#### Information given:
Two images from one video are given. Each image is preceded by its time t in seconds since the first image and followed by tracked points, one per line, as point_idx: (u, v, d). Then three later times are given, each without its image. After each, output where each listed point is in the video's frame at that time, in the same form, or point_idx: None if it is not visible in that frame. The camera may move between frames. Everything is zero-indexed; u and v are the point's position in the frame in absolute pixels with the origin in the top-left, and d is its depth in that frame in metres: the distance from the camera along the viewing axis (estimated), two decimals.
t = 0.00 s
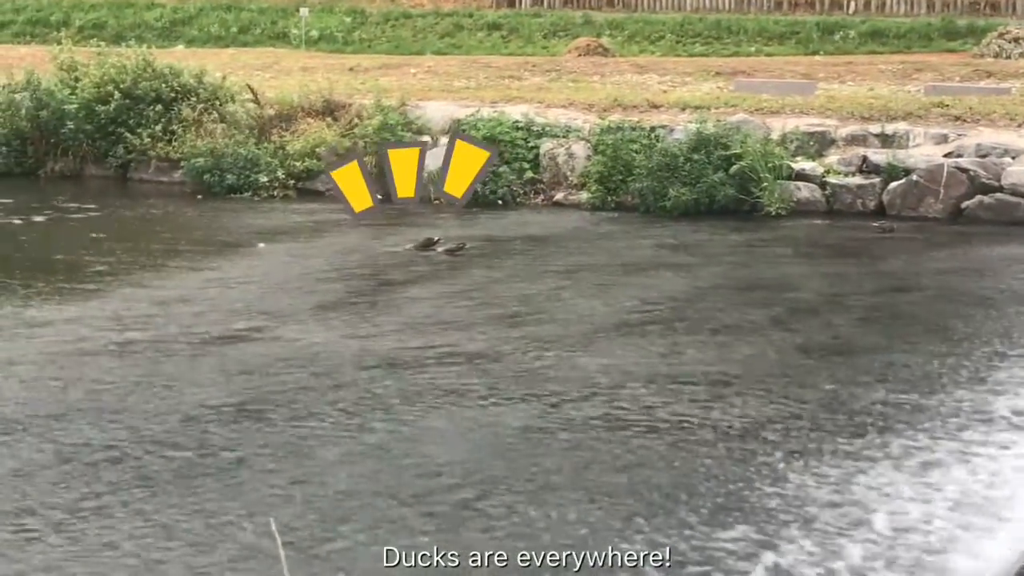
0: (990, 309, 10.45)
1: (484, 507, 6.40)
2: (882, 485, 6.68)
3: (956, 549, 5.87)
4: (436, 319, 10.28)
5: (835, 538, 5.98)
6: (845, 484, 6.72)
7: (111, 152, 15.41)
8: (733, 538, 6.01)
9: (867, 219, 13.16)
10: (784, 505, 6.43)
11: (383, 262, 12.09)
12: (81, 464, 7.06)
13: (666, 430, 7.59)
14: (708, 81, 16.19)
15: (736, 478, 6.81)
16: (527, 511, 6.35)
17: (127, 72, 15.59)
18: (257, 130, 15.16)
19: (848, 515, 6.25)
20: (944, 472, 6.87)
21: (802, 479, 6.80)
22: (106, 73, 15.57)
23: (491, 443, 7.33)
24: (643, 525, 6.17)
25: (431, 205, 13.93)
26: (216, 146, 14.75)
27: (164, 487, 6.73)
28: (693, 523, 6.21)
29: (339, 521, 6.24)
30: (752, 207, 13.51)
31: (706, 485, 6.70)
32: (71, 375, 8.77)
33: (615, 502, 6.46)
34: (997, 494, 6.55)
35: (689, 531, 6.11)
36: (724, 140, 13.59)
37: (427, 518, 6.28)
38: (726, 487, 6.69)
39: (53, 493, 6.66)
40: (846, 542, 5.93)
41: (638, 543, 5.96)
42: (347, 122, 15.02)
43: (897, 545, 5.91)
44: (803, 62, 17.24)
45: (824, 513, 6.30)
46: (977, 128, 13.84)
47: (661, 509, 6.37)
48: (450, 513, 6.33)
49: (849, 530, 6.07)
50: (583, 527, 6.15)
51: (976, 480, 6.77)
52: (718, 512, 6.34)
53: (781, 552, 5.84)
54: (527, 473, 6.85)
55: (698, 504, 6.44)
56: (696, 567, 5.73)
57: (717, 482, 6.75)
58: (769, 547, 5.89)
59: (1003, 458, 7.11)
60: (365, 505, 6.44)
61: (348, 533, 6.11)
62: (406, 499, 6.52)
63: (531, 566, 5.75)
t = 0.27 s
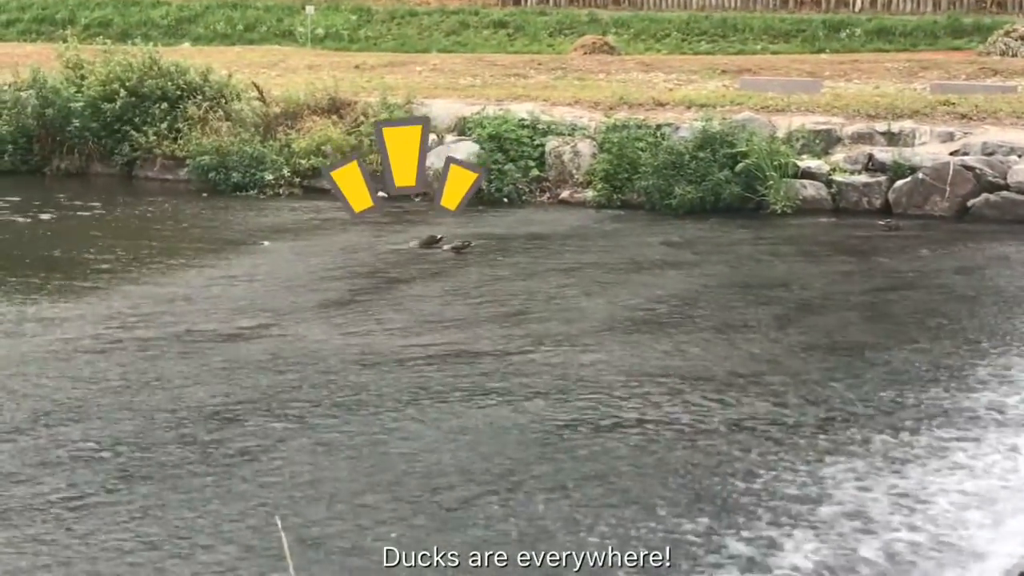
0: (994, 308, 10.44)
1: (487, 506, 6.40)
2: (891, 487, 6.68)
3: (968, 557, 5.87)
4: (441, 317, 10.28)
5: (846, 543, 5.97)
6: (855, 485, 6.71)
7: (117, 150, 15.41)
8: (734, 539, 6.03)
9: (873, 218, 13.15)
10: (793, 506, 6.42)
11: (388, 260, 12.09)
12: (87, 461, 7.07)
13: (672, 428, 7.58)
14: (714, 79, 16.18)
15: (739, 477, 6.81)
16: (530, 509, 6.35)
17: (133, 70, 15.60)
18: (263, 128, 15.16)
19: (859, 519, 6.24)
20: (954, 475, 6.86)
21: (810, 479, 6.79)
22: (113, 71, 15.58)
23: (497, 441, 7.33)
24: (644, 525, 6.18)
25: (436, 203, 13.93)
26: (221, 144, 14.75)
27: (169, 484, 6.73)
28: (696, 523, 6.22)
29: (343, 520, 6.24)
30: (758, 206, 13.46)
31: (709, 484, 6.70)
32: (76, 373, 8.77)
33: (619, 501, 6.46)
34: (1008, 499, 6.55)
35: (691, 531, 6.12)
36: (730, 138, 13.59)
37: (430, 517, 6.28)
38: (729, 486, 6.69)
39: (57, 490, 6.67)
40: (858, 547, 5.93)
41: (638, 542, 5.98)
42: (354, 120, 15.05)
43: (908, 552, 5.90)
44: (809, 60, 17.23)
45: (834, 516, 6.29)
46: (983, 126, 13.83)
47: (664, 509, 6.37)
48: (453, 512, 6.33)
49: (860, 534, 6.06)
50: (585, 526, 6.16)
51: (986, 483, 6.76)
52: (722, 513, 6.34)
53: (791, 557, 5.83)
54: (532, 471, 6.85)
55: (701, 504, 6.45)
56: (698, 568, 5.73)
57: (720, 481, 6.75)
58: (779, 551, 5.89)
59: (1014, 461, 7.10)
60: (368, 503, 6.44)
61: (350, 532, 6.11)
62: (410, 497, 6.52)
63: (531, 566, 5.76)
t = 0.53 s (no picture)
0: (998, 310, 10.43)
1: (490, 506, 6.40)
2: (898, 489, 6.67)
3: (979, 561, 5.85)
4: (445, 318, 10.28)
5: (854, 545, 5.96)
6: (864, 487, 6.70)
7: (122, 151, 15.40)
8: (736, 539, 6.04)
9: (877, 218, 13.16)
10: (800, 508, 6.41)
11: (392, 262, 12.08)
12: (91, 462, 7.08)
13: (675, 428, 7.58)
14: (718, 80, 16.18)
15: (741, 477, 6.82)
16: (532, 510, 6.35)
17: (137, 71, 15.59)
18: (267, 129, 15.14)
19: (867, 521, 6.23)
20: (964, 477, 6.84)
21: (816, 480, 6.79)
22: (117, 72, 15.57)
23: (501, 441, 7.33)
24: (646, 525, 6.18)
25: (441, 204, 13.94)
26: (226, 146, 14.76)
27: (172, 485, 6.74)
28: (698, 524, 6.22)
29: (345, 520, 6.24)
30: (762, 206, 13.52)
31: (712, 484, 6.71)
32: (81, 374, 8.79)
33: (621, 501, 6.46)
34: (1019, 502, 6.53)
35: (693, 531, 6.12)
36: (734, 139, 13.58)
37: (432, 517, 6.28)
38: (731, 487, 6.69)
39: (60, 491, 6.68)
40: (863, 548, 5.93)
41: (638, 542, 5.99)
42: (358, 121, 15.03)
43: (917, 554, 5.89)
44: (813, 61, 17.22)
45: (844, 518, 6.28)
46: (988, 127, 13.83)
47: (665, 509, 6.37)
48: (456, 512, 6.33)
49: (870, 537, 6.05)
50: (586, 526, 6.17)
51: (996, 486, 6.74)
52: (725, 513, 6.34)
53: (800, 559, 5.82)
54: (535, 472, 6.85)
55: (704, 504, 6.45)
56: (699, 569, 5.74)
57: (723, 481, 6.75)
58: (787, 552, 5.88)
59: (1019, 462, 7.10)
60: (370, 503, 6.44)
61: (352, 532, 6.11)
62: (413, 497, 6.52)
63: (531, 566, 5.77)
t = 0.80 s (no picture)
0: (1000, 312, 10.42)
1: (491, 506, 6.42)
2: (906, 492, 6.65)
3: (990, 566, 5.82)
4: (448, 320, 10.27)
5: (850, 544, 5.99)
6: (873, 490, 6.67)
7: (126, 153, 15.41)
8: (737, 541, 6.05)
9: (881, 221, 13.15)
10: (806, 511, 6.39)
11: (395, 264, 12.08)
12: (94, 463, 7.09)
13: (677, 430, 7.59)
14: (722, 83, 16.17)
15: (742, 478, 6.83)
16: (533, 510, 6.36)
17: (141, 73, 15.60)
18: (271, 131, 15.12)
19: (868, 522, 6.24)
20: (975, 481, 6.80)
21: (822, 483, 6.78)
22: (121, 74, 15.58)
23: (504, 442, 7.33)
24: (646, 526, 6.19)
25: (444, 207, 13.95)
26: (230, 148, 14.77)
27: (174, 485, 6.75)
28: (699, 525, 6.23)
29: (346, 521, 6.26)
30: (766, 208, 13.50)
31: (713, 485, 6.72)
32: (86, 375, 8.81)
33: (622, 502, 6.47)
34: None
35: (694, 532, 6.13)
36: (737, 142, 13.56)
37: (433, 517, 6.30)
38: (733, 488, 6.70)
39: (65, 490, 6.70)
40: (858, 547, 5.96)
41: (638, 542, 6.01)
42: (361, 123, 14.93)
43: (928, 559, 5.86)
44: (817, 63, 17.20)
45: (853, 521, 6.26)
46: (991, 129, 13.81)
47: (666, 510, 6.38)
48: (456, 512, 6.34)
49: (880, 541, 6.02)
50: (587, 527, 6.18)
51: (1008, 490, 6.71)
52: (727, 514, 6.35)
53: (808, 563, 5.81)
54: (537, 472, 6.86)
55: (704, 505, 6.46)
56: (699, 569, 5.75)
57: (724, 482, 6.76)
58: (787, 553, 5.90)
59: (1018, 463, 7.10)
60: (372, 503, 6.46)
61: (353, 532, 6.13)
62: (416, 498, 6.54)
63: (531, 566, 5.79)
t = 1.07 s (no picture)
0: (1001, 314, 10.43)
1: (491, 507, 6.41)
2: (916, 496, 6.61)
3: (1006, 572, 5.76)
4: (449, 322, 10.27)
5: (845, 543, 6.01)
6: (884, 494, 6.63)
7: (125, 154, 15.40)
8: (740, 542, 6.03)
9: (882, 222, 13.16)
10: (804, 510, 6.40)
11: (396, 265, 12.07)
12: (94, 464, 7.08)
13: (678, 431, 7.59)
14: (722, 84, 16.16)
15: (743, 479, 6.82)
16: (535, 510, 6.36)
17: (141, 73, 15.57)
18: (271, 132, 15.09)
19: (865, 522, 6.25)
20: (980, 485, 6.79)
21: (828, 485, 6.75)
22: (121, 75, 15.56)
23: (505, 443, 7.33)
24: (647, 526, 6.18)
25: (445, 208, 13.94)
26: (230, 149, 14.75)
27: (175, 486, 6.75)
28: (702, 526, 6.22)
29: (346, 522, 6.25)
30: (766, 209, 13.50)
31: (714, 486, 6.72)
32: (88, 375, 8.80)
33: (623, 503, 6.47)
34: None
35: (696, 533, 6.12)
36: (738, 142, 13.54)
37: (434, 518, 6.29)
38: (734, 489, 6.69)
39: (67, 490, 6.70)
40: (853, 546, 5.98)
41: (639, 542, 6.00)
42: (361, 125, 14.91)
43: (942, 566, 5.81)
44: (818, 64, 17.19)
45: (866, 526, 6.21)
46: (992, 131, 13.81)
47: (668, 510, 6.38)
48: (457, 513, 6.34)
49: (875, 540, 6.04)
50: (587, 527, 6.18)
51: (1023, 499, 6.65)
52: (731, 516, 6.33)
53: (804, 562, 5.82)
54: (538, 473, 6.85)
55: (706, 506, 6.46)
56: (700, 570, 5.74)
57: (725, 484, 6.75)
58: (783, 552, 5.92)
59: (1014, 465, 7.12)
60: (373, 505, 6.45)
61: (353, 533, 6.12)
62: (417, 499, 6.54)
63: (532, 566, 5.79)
...
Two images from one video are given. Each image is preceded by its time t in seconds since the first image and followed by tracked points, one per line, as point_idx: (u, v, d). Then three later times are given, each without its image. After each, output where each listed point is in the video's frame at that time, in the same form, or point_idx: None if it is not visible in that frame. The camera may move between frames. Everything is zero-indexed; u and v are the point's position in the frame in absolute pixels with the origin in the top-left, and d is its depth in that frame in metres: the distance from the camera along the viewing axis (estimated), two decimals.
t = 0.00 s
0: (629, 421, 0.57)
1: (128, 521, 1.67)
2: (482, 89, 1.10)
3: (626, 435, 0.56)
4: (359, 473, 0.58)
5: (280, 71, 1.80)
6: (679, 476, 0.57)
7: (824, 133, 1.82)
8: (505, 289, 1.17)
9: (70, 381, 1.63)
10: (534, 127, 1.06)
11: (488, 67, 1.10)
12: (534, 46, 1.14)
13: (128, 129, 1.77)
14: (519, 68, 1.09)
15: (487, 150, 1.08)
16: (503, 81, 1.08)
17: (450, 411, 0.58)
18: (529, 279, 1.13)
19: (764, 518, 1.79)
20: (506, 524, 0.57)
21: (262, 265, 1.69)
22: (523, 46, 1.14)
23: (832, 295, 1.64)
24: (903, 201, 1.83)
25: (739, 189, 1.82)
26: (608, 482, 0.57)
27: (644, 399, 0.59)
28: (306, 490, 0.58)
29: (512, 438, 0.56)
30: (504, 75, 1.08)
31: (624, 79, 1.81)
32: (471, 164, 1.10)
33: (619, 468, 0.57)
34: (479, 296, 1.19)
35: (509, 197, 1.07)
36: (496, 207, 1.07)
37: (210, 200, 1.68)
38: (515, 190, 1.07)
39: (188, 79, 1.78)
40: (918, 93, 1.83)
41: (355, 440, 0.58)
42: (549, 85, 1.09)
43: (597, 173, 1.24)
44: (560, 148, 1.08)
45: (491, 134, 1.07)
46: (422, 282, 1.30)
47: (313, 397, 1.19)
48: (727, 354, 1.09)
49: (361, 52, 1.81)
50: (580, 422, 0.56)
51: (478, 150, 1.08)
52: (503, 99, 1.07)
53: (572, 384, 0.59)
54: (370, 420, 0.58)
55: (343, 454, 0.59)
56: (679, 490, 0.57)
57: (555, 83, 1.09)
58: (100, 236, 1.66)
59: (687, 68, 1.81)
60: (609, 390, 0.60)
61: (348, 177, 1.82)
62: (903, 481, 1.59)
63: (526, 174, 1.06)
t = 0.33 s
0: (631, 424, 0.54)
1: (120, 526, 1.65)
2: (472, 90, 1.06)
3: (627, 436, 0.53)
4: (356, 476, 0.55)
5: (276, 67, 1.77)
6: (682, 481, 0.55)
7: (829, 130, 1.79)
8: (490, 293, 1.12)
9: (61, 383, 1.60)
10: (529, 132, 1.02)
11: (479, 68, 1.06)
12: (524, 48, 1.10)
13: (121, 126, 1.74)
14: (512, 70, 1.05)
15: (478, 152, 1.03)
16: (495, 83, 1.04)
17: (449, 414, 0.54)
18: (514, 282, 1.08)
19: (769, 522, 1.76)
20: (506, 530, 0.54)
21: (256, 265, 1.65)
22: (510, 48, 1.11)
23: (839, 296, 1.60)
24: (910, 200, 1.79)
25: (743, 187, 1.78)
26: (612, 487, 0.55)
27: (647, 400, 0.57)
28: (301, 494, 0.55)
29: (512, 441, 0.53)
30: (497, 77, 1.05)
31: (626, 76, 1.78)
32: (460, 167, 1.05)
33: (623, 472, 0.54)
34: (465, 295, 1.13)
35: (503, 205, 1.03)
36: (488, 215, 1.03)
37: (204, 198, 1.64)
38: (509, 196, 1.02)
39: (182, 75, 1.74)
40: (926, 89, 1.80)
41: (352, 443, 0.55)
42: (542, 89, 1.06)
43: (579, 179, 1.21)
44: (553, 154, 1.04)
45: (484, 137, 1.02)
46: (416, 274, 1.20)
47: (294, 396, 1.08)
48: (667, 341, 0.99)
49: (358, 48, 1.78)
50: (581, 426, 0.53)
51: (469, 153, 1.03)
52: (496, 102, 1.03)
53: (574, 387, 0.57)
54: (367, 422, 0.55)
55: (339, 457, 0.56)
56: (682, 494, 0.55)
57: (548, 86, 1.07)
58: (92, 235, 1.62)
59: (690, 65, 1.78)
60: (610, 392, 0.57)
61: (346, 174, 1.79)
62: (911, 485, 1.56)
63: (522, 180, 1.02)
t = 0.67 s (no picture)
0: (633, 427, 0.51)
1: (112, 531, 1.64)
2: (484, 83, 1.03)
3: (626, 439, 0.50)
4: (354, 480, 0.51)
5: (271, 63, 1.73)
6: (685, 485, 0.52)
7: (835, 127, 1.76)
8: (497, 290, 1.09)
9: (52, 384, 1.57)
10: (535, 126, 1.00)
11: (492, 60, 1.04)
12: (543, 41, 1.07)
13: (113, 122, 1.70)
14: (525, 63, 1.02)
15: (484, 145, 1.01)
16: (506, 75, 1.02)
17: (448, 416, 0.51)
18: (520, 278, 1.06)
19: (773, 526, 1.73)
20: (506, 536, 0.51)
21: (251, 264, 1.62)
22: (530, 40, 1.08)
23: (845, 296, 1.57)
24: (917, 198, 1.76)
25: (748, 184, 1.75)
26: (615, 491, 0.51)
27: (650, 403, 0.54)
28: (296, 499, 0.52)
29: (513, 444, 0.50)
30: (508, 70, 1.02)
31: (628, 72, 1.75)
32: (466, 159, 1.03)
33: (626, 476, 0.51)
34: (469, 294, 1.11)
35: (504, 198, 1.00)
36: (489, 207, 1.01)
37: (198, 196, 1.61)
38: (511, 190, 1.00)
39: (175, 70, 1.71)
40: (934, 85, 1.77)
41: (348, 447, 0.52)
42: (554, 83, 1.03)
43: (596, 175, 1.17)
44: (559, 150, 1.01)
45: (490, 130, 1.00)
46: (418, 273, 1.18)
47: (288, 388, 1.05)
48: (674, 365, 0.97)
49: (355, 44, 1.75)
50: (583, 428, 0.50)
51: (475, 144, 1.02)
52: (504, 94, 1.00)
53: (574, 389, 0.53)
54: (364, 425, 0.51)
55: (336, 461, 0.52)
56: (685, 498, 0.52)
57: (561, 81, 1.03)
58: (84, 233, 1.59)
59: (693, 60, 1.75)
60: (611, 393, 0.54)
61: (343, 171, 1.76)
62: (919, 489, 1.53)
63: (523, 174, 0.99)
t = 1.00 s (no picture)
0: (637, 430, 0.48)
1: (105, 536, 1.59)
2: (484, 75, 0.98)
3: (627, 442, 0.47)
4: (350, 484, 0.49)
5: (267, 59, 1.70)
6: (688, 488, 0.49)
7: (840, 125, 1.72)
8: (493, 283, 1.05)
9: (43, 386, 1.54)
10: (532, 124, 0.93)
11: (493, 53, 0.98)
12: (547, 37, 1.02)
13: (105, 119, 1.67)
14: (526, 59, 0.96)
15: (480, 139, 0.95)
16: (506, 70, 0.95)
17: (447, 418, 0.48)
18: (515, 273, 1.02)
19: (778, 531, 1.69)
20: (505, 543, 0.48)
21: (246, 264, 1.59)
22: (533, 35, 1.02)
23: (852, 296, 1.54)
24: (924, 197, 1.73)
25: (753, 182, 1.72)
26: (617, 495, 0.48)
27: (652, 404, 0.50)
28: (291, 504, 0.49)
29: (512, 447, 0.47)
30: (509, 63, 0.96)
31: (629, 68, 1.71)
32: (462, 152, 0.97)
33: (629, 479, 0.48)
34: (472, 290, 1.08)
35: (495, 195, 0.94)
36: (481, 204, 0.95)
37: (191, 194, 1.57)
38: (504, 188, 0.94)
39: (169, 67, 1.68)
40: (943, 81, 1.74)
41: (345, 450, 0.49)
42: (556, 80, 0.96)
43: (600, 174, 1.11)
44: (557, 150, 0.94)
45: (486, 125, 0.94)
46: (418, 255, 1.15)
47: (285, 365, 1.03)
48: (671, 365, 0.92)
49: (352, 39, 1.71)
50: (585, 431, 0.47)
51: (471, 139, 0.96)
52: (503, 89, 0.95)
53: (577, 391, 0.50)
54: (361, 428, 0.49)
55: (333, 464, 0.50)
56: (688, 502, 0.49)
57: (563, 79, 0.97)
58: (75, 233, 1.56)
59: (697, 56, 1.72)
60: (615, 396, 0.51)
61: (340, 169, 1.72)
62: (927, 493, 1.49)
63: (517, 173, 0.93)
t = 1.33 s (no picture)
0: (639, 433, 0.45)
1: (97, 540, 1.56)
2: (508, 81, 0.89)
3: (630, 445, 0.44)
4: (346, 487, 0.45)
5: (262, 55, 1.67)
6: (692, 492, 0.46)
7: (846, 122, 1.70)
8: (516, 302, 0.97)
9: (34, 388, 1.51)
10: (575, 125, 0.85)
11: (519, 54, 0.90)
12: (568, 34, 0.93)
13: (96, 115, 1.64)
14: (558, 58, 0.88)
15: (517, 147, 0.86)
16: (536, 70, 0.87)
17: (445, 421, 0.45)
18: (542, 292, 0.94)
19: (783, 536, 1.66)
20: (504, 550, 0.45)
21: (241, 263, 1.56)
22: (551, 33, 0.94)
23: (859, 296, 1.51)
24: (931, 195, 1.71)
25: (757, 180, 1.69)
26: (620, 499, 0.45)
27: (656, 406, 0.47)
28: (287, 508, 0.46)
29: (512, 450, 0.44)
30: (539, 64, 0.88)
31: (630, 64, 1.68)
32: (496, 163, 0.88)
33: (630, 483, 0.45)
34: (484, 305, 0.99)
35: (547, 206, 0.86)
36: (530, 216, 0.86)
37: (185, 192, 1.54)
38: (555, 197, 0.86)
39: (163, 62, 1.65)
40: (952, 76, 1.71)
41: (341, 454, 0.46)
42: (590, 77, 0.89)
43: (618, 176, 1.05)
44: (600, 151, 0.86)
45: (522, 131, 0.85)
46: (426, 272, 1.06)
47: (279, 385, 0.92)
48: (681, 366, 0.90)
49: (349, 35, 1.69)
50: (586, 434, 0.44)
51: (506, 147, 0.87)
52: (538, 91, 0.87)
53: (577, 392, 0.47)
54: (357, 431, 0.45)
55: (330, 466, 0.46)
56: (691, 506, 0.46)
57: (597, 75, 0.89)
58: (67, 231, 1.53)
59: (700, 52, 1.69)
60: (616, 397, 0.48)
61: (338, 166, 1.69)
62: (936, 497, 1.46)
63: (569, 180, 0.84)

#### Task to carry out:
Your reply is to repeat, unchanged, the lines above running from the one with "62: (903, 481, 1.59)" up to and including the one with "16: (495, 83, 1.04)".

#### Task answer:
62: (903, 481, 1.59)
63: (526, 174, 1.06)
t = 0.33 s
0: (631, 424, 0.54)
1: (120, 526, 1.65)
2: (472, 90, 1.06)
3: (627, 436, 0.53)
4: (356, 476, 0.55)
5: (276, 67, 1.77)
6: (682, 481, 0.55)
7: (829, 130, 1.79)
8: (490, 293, 1.12)
9: (61, 383, 1.60)
10: (529, 132, 1.02)
11: (479, 68, 1.06)
12: (524, 48, 1.10)
13: (121, 126, 1.74)
14: (512, 70, 1.05)
15: (478, 152, 1.03)
16: (495, 83, 1.04)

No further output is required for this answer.